I went through the system and found no water ingress anywhere. I am going to do a tune up with all filters and spark plugs (had to order them, be in tomorrow) and will let you know how it turns out. Thanks.


----------



## duckhuntinsailor (Sep 28, 2007)

I would check your fuel before putting your new filter on. Check it by hand pumping some gas into a cake pan (that's what I used but don't let the wife know she got upset), then let it set and look for bubbles forming (water). Also,Optimax hates ethenol,it justdoesn't do right compare your gas to some fresh gas and see if it's colored differently. If you haven't you may want tomix in some fuel treatment (something like seafoam). Lastly you can disconnet the plugs (not the plug wire but the other wire) from coils one at a time to make sure each cylinder is firing if it is not firing there will be NO drop in RPM or audible change in the engine. Good luck, oh and if the fix isn't simple sell it and get a yamaha


----------



## DOUBLE "D" & LV (Oct 2, 2007)

Fuel quality is what comes to mind first. If you have one, hook up a seperate fuel supply and let it run. If you have a portable tank, then you can take it for a short test run on the water and tet that. You may have to remove the old fuel and refill. How long did it sit and was stabilizer added?


----------



## Sequoiha (Sep 28, 2007)

NO need to order plugs, we have them in stock...:usaflag


----------



## naclh2oDave (Apr 8, 2008)

Ok so I did everything I could and I feel that the fuel is not contaminated or old.YesI treated the fuel with STABIL and left it with a full tankwhile it sat up.I tested it for water,there were no signs of moisture and the color is good,then I replaced the water/fuel seperator, the fuel filter and the spark plugs. After all of that it did stop stalling and began to run solidly at idol. So I felt brave and took it for a test drive to see what the RPMs were doing. It ran fine at the ramp but when I opened it up she still wouldn't go above 4000 rpm or 30 mph. Normallly she purrs at 5100 rpm while cruising about 40. Its pretty frustrating but I'm afraid I'll have to take it to a mechanic if I plan on fishing anytime soom.


----------



## metal11 (Oct 7, 2007)

I would have went with fuel at first but now that you have done all that work I would say you have lost a cylinder or two.

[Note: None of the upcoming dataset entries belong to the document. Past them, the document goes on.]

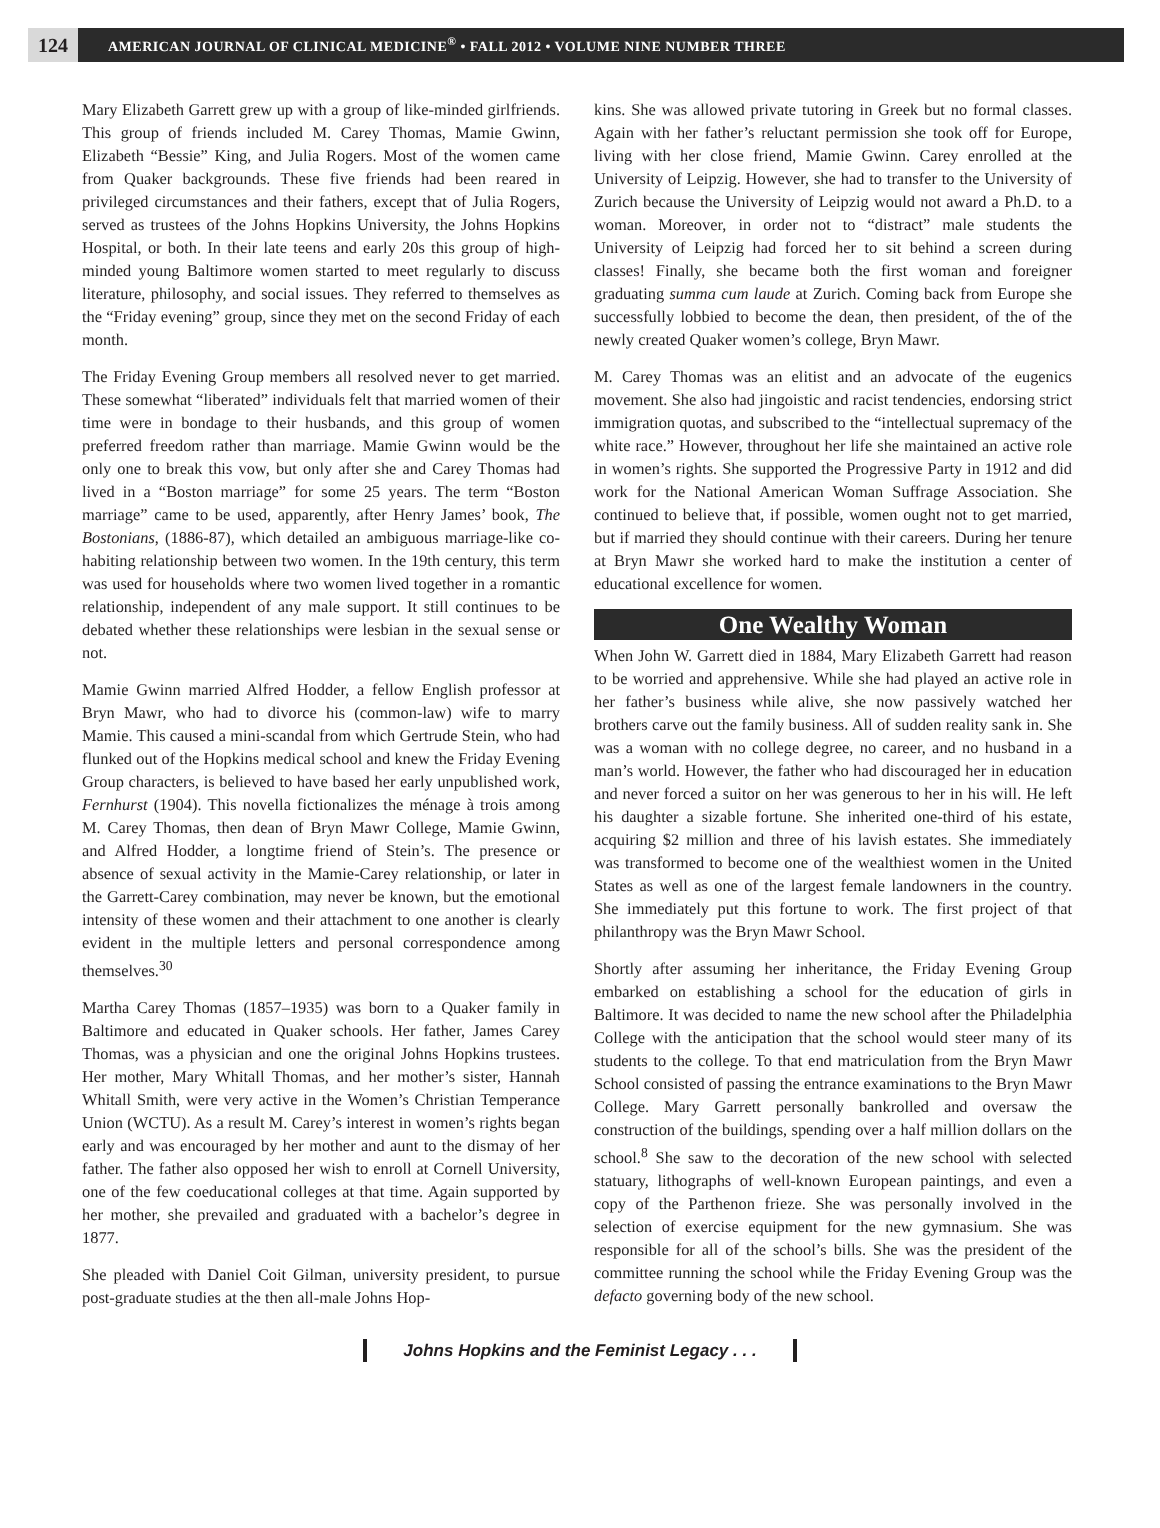124
AMERICAN JOURNAL OF CLINICAL MEDICINE<sup>®</sup> • FALL 2012 • VOLUME NINE NUMBER THREE
Mary Elizabeth Garrett grew up with a group of like-minded girlfriends. This group of friends included M. Carey Thomas, Mamie Gwinn, Elizabeth “Bessie” King, and Julia Rogers. Most of the women came from Quaker backgrounds. These five friends had been reared in privileged circumstances and their fathers, except that of Julia Rogers, served as trustees of the Johns Hopkins University, the Johns Hopkins Hospital, or both. In their late teens and early 20s this group of high-minded young Baltimore women started to meet regularly to discuss literature, philosophy, and social issues. They referred to themselves as the “Friday evening” group, since they met on the second Friday of each month.
The Friday Evening Group members all resolved never to get married. These somewhat “liberated” individuals felt that married women of their time were in bondage to their husbands, and this group of women preferred freedom rather than marriage. Mamie Gwinn would be the only one to break this vow, but only after she and Carey Thomas had lived in a “Boston marriage” for some 25 years. The term “Boston marriage” came to be used, apparently, after Henry James’ book, The Bostonians, (1886-87), which detailed an ambiguous marriage-like co-habiting relationship between two women. In the 19th century, this term was used for households where two women lived together in a romantic relationship, independent of any male support. It still continues to be debated whether these relationships were lesbian in the sexual sense or not.
Mamie Gwinn married Alfred Hodder, a fellow English professor at Bryn Mawr, who had to divorce his (common-law) wife to marry Mamie. This caused a mini-scandal from which Gertrude Stein, who had flunked out of the Hopkins medical school and knew the Friday Evening Group characters, is believed to have based her early unpublished work, Fernhurst (1904). This novella fictionalizes the ménage à trois among M. Carey Thomas, then dean of Bryn Mawr College, Mamie Gwinn, and Alfred Hodder, a longtime friend of Stein’s. The presence or absence of sexual activity in the Mamie-Carey relationship, or later in the Garrett-Carey combination, may never be known, but the emotional intensity of these women and their attachment to one another is clearly evident in the multiple letters and personal correspondence among themselves.<sup>30</sup>
Martha Carey Thomas (1857–1935) was born to a Quaker family in Baltimore and educated in Quaker schools. Her father, James Carey Thomas, was a physician and one the original Johns Hopkins trustees. Her mother, Mary Whitall Thomas, and her mother’s sister, Hannah Whitall Smith, were very active in the Women’s Christian Temperance Union (WCTU). As a result M. Carey’s interest in women’s rights began early and was encouraged by her mother and aunt to the dismay of her father. The father also opposed her wish to enroll at Cornell University, one of the few coeducational colleges at that time. Again supported by her mother, she prevailed and graduated with a bachelor’s degree in 1877.
She pleaded with Daniel Coit Gilman, university president, to pursue post-graduate studies at the then all-male Johns Hop-
kins. She was allowed private tutoring in Greek but no formal classes. Again with her father’s reluctant permission she took off for Europe, living with her close friend, Mamie Gwinn. Carey enrolled at the University of Leipzig. However, she had to transfer to the University of Zurich because the University of Leipzig would not award a Ph.D. to a woman. Moreover, in order not to “distract” male students the University of Leipzig had forced her to sit behind a screen during classes! Finally, she became both the first woman and foreigner graduating summa cum laude at Zurich. Coming back from Europe she successfully lobbied to become the dean, then president, of the of the newly created Quaker women’s college, Bryn Mawr.
M. Carey Thomas was an elitist and an advocate of the eugenics movement. She also had jingoistic and racist tendencies, endorsing strict immigration quotas, and subscribed to the “intellectual supremacy of the white race.” However, throughout her life she maintained an active role in women’s rights. She supported the Progressive Party in 1912 and did work for the National American Woman Suffrage Association. She continued to believe that, if possible, women ought not to get married, but if married they should continue with their careers. During her tenure at Bryn Mawr she worked hard to make the institution a center of educational excellence for women.
One Wealthy Woman
When John W. Garrett died in 1884, Mary Elizabeth Garrett had reason to be worried and apprehensive. While she had played an active role in her father’s business while alive, she now passively watched her brothers carve out the family business. All of sudden reality sank in. She was a woman with no college degree, no career, and no husband in a man’s world. However, the father who had discouraged her in education and never forced a suitor on her was generous to her in his will. He left his daughter a sizable fortune. She inherited one-third of his estate, acquiring $2 million and three of his lavish estates. She immediately was transformed to become one of the wealthiest women in the United States as well as one of the largest female landowners in the country. She immediately put this fortune to work. The first project of that philanthropy was the Bryn Mawr School.
Shortly after assuming her inheritance, the Friday Evening Group embarked on establishing a school for the education of girls in Baltimore. It was decided to name the new school after the Philadelphia College with the anticipation that the school would steer many of its students to the college. To that end matriculation from the Bryn Mawr School consisted of passing the entrance examinations to the Bryn Mawr College. Mary Garrett personally bankrolled and oversaw the construction of the buildings, spending over a half million dollars on the school.<sup>8</sup> She saw to the decoration of the new school with selected statuary, lithographs of well-known European paintings, and even a copy of the Parthenon frieze. She was personally involved in the selection of exercise equipment for the new gymnasium. She was responsible for all of the school’s bills. She was the president of the committee running the school while the Friday Evening Group was the defacto governing body of the new school.
Johns Hopkins and the Feminist Legacy . . .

I would check for spark on all cylinders and then do a compression check. Get a fuel pressure gage and attach it to the top of the fuel rail and see what you have there also.


----------



## DOUBLE "D" & LV (Oct 2, 2007)

pm sent.


----------



## The Maintenance Shoppe (Nov 5, 2007)

MERCURY outboard + long storage = #1 bad fuel pump, #2 dirty carbs.


----------



## truklodyte (Oct 18, 2008)

After sitting for a while I had carbs rebuilt and had fuel pump rebuilt and added electric back up.


----------



## naclh2oDave (Apr 8, 2008)

Yep I already had to have one fuel pump replaced, last summer. It is a DFI, so luckily no carbs. I did everything I could on my own and from everyones help I narrowed it down to one of the coils. Since it is a dealer item and the boat is under warranty I took it to a Mercury certified repair shop to have warranty work done. I'd like to thank everyone for the assistance and free advice. Thanks PFF.


----------